Dikgang Publishing Company (DPC), publishers of Mmegi made history when court permitted the publication to live stream the on-going elections petitions proceedings at the Gaborone High Court on its digital platform.
The decision comes after the publication made application to broadcast the legal arguments presented by the parties, oral evidence including the delivery of the rulings or judgements in the cases.
Mmegi through its Managing Editor, Titus Mbuya, who is DPC Managing Director, wanted its authorised representatives to be granted permission to install and set up such equipment as is necessary and that is unobtrusive and does not interfere with the proceedings, and with such technical specifications to obtain audio recording and/or transmission of the case.
“Sometime on or about the 23rd of October 2019, Botswana held its general elections which were contested by several political parties as well as independent candidates. Following the declaration of the results, some candidates of the UDC [Umbrella for Democratic Change] filed petitions challenging the results of the elections alleging some irregularities stated in the petitions already before court,” Mbuya said in his affidavit.
He also said it was apparent from the papers filed in the main application that the petitions raised weighty issues of great public interest such as the integrity of the elections that is being challenged, and there is a possibility of the outcomes of general elections in the constituencies that are being challenged being nullified. He reasoned that the possibility of a re-run existed in the challenged constituencies if the petitions are upheld by the Court.
“The petitions are evidently generally sui generis, since it will be the first time in the history of Botswana that there is challenge to 22 constituencies and six council wards.”
In the event the petitioners are successful, there is a possibility of a re-run, and if the petitioners win the re-runs, change of government is possible. “Therefore these petitions cannot be over-emphasised their importance to the public.”
He added: “It therefore goes without saying that the issues raised in this petitions are of significant public interest. It is highly probable that the court-room will be filled to capacity and this will not allow members of the public who may wish to follow proceedings, a chance to do so, due to inadequate space in the court-room”.
Over and above the issue of inadequate space in the court-room, members of the public from the challenged constituencies who do not reside in Gaborone nor its surrounding areas who are interested in following the proceedings but unable to attend court proceedings in person, would also be denied an opportunity to follow court proceedings on this matter.
“Court proceedings being public, broadcast of the proceedings through live streaming will only be an extension of the voice of the court, and applicant does not with respect, see any harm, in being granted permission
It is therefore in the public interest that the applicant be granted permission to cover the proceedings, more especially legal arguments presented by the parties to the main application, with a view to informing the general public on those proceedings.
The applicant also, through their digital platform have a right of freedom of expression, which justified the permission they sought seeks to broadcast the court proceedings. Freedom of expression which is constitutionally guaranteed, includes the freedom of the press.

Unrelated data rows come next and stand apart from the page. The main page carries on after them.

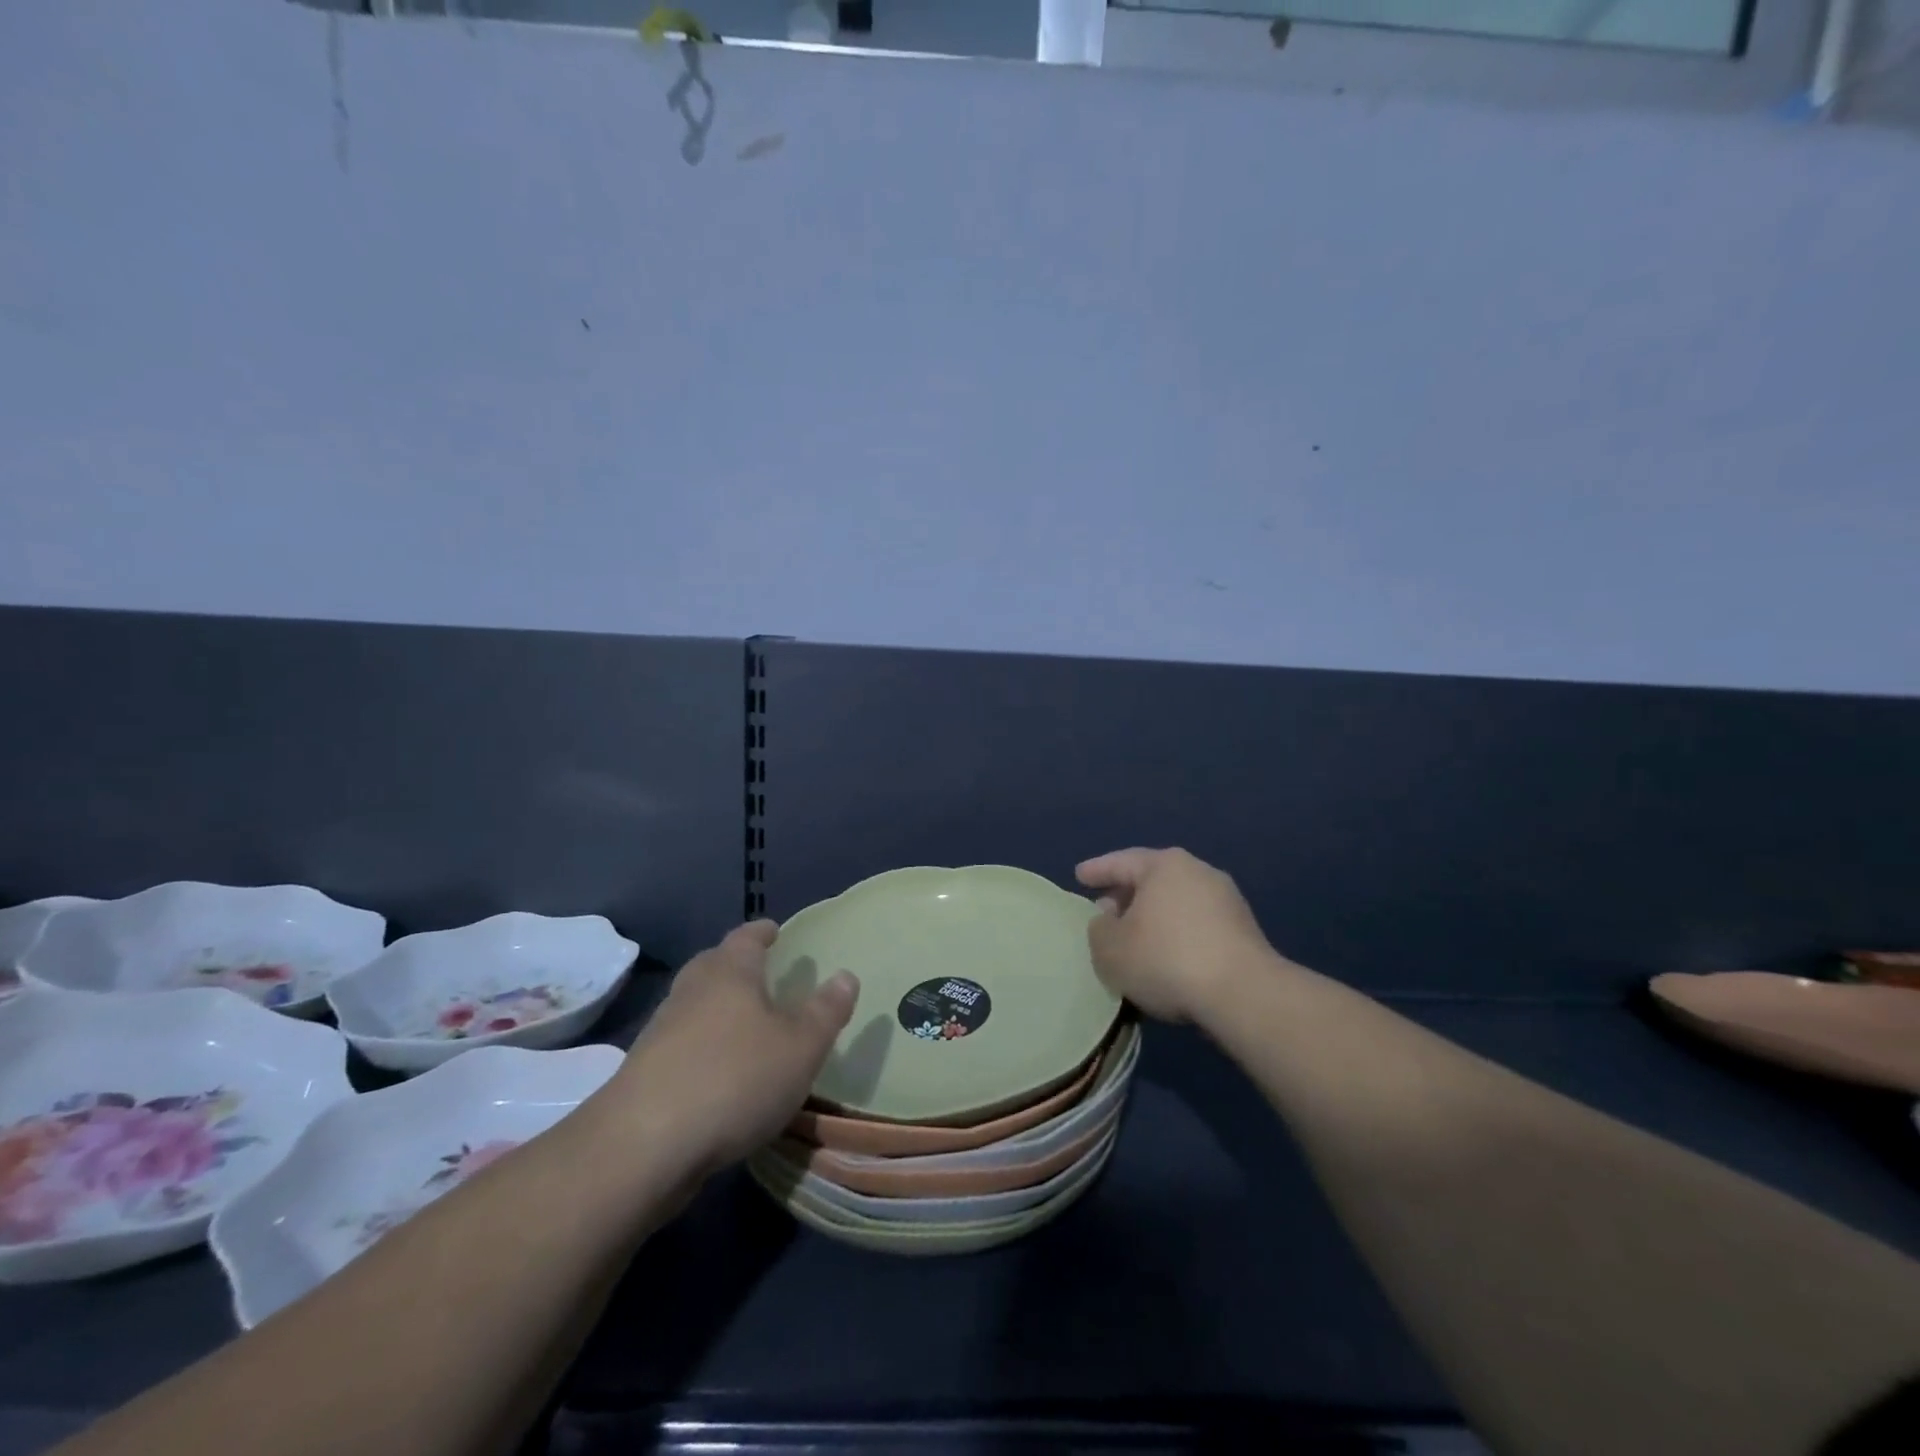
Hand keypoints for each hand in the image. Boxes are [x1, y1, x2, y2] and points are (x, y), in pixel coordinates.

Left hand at [607, 921, 858, 1176]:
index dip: (762, 932)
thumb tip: (846, 975)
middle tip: (760, 972)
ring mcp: (660, 1031)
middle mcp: (691, 991)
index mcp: (729, 972)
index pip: (746, 937)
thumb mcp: (800, 1047)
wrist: (643, 1146)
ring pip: (694, 1004)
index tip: (774, 930)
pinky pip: (681, 1043)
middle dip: (736, 966)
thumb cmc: (734, 1079)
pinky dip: (700, 1046)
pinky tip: (717, 1071)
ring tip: (743, 1023)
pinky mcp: (643, 1072)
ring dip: (716, 1008)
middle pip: (714, 965)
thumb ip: (825, 1012)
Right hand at [1076, 847, 1275, 1024]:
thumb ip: (1099, 929)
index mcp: (1164, 865)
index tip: (1079, 876)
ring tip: (1136, 939)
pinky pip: (1197, 925)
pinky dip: (1177, 935)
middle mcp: (1198, 871)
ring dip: (1154, 917)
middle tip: (1106, 910)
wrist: (1243, 994)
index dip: (1097, 870)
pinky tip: (1167, 957)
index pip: (1121, 862)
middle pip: (1152, 879)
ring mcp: (1226, 900)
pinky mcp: (1244, 930)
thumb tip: (1109, 920)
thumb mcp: (1110, 948)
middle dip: (1127, 895)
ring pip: (1176, 902)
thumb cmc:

“Such freedom of expression lies at the heart of a democracy, which this country prides itself with, hence the Constitution recognises that individuals in our society need to be able to hear, form and express opinions and views freely on a range of matters. The media therefore, as the applicant have a role to play in the protection and advancement of freedom of expression in our society, as every citizen or non-citizen has a right to receive information and ideas. The applicant and other media are therefore key agents in ensuring that the aspects of the right to communicate ideas and information to the general public are respected and enhanced.”
Mbuya asserted that broadcast of the proceedings will also enhance the principle of open justice. The broadcast of the proceedings will ensure public confidence in the workings of the judiciary. Allowing for a live broadcast of the proceedings, which are of great public importance will reduce summarised versions or accounts of journalists, which may be inaccurate, with the undesired result that the public’s understanding of the proceedings will be largely based on the understanding and view of the journalist covering the proceedings.
“It is therefore important that every interested member of the public, who have access to the internet, be given an opportunity to listen to the proceedings and follow them live, so that they may understand for themselves the arguments that are advanced to support the parties’ respective positions in this most important petitions.”
Mbuya explained that Mmegi newspaper reaches a very wide audience on Mmegi Facebook page both in Botswana and internationally. He averred that Mmegi Online is the applicant’s digital platform which has been in existence for almost 20 years now. It is visited by over one million viewers every month with over 500, 000 followers on Facebook.
Attorneys Onalethata Kambai and Joram Matomela represented Mmegi. The respondents did not oppose the application hence Justices Michael Leburu, Mercy Garekwe and Dr Godfrey Radijeng granted the order in favour of Mmegi.
The live broadcast was extended to other media outlets including Botswana Television which provided live feed to different media houses.